#### [ACTION ITEM]
Only the lines from the one with "Akzeptieren" to the end of the data below should be returned, each exactly as it stands.

Dataset entries
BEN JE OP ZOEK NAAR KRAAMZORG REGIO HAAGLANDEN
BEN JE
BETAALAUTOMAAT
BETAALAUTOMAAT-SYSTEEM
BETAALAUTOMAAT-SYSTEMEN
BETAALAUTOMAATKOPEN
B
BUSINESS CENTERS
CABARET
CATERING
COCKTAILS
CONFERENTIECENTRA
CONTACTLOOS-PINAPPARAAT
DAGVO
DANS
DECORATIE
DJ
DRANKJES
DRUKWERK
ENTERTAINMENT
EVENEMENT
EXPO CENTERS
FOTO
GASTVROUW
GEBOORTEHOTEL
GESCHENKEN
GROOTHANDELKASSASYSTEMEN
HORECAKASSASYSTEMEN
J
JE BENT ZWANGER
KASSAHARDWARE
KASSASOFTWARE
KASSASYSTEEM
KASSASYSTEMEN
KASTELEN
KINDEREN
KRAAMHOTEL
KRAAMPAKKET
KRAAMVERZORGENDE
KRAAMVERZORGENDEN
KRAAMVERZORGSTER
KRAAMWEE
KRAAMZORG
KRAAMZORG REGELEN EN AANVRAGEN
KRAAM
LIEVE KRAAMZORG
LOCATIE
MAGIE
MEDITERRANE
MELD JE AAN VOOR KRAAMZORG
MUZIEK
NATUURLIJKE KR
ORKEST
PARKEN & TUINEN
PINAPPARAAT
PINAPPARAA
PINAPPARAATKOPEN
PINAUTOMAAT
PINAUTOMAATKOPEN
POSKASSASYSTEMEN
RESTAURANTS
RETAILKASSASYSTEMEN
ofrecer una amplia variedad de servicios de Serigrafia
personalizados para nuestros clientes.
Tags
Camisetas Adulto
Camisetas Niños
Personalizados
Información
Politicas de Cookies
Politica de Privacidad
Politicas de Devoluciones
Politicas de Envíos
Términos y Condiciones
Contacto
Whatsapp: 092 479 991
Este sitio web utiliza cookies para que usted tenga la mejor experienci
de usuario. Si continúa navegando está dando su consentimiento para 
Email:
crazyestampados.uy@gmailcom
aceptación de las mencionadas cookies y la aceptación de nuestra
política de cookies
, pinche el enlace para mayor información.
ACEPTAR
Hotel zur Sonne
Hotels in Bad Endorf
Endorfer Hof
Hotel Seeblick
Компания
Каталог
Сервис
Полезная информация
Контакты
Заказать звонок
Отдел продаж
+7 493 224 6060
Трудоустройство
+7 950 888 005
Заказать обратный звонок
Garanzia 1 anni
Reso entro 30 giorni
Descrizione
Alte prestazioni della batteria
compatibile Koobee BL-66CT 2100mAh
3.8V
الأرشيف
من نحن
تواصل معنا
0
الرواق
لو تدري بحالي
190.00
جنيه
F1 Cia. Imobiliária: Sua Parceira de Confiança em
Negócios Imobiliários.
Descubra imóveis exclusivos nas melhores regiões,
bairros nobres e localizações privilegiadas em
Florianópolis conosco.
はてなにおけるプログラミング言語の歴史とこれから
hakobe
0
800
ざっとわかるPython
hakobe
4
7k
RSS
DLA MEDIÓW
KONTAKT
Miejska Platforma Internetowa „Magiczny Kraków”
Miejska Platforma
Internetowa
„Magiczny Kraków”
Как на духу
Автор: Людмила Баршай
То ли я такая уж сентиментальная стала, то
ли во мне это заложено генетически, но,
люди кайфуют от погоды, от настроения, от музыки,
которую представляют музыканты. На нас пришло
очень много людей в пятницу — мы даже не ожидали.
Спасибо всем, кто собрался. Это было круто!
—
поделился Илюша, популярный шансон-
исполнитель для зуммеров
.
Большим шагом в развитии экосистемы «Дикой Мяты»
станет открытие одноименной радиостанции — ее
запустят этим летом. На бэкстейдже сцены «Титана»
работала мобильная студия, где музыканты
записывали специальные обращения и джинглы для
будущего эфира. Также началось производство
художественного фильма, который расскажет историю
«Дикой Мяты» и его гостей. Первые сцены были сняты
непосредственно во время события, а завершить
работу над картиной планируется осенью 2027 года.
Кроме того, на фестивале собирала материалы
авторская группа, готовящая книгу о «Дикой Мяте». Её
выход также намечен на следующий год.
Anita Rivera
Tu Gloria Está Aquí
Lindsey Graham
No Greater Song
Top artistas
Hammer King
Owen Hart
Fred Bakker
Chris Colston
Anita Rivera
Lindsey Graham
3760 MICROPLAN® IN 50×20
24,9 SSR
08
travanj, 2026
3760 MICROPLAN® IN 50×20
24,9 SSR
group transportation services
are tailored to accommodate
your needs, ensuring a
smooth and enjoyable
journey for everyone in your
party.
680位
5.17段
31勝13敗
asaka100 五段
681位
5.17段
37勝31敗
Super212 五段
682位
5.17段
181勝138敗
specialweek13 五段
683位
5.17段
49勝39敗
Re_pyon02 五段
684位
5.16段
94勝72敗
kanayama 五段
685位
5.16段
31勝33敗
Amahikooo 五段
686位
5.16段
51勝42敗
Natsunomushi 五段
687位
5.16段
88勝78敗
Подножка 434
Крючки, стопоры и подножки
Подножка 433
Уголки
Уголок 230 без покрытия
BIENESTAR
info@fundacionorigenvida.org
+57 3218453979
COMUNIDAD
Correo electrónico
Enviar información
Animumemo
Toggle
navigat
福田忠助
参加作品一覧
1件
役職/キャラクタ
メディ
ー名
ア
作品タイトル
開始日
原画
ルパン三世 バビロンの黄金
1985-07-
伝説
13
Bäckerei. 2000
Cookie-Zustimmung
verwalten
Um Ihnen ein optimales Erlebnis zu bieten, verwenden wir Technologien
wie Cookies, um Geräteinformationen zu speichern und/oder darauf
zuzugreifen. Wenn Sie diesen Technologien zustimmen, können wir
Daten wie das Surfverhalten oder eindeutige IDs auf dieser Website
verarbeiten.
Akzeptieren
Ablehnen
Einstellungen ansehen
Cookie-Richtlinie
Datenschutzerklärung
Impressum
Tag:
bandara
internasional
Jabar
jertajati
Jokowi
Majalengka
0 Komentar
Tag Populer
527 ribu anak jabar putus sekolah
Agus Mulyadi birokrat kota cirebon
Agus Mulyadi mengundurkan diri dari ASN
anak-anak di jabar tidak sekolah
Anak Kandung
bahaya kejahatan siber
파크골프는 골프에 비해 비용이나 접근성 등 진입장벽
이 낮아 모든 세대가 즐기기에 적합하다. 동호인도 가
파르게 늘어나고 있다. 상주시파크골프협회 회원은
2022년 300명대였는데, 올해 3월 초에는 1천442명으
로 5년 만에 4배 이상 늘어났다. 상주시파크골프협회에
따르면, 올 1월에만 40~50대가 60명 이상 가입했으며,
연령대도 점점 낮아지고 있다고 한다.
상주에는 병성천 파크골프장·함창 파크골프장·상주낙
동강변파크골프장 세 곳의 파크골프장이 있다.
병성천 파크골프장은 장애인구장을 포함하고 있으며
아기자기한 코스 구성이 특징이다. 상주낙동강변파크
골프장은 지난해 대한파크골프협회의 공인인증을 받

#### [WRITTEN ANSWER]
Akzeptieren
Ablehnen
Einstellungen ansehen
Cookie-Richtlinie
Datenschutzerklärung
Impressum
Tag:
bandara
internasional
Jabar
jertajati
Jokowi
Majalengka
0 Komentar
Tag Populer
527 ribu anak jabar putus sekolah
Agus Mulyadi birokrat kota cirebon
Agus Mulyadi mengundurkan diri dari ASN
anak-anak di jabar tidak sekolah
Anak Kandung
bahaya kejahatan siber
파크골프는 골프에 비해 비용이나 접근성 등 진입장벽
이 낮아 모든 세대가 즐기기에 적합하다. 동호인도 가
파르게 늘어나고 있다. 상주시파크골프협회 회원은
2022년 300명대였는데, 올해 3월 초에는 1천442명으
로 5년 만에 4배 이상 늘어났다. 상주시파크골프협회에
따르면, 올 1월에만 40~50대가 60명 이상 가입했으며,
연령대도 점점 낮아지고 있다고 한다.
상주에는 병성천 파크골프장·함창 파크골프장·상주낙
동강변파크골프장 세 곳의 파크골프장이 있다.
병성천 파크골프장은 장애인구장을 포함하고 있으며
아기자기한 코스 구성이 특징이다. 상주낙동강변파크
골프장은 지난해 대한파크골프협회의 공인인증을 받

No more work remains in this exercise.